Only two meetings ago in our Collaborative Process, the parties had landed on a preferred solution to explore further. At the next meeting, we had a neutral expert weigh in on that solution and share information with the parties. We happily went away to do some further homework feeling like we'd made real progress only to find ourselves in our next meeting, feeling like we’d taken 5 steps back.


My client and I were struggling to understand the new information being presented by the other party and her lawyer. Likewise, they were struggling to understand where my client and I were coming from. The confusion was creating frustration and inevitably things were heating up.


My brain was whirring: What was going on? How could things have slipped away from us so terribly? Why does it feel we are coming from entirely different places from where we were two meetings ago?


The answer was that we WERE coming from entirely different places. The problem was we had all assumed the others knew the place we were at and that they were in the same place themselves.


When we left the meeting with the neutral expert, my client and I assumed that the preferred solution was still the same for us all and that the useful information from the expert was being applied to that solution. The other party and her lawyer assumed that the information meant a new solution was being looked at. Dial up confusion and a tonne of crossed wires!


When we dug deeper into where each party was coming from and discovered the source of confusion we all had a giant “a-ha” moment! Things were able to be quickly cleared up. Apologies were exchanged. Lessons were learned.

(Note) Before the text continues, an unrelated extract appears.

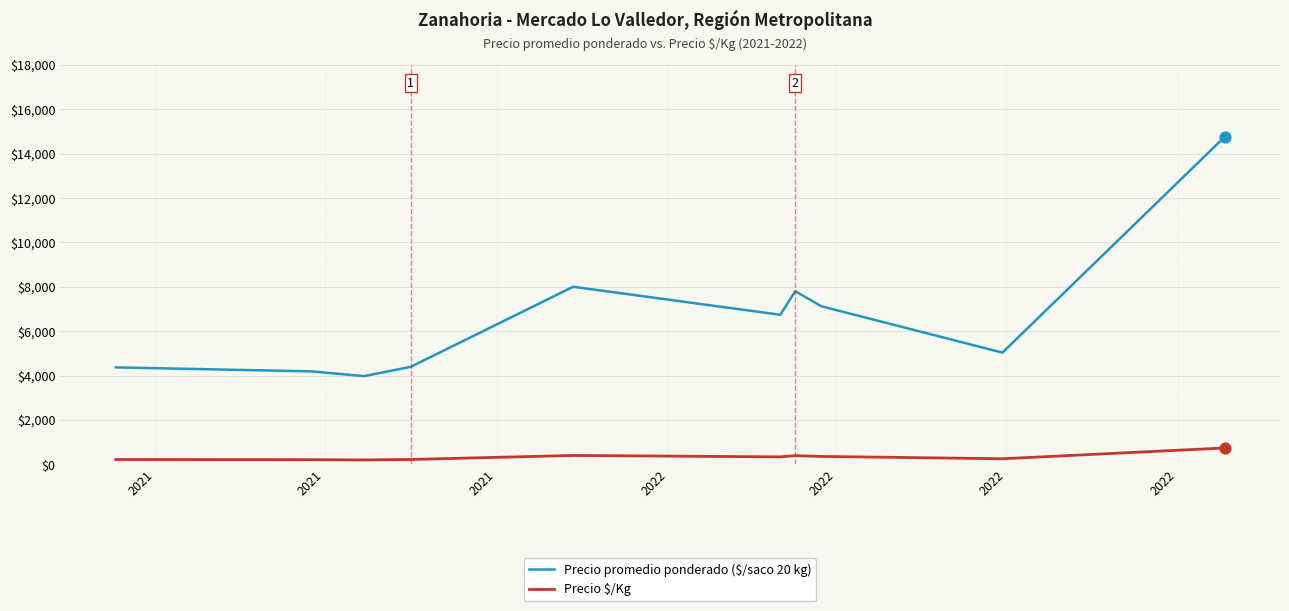

At how many categories does at least one series exceed 3466?

10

This experience was a useful reminder of how easily we make assumptions all the time in our dispute resolution processes, consciously and unconsciously. Aren’t our unconscious biases just assumptions? Our assumptions can start before we even have met the other party, in hearing about them from our client. They can be drawn from what is said and, more importantly, what is not said. They are shaped by our own experiences and coloured by how we make sense of the problem before us.

What will I be more conscientious about doing in future?


I will be drawing on this mantra: Before you 'assume', try this crazy method call 'asking'. Curiosity got us out of our confused mess of assumptions in my collaborative case and it can very well prevent us making assumptions in the first place and finding ourselves in such a mess.


My curiosity will be about my own assumptions, biases and imperfect sense making, as much as it is about others.


I certainly will be very deliberately checking at the end of each meeting that we all are on the same page about what the situation is and what we are all doing! You’d assume we would have done this in our case but, we all know what happens when we assume!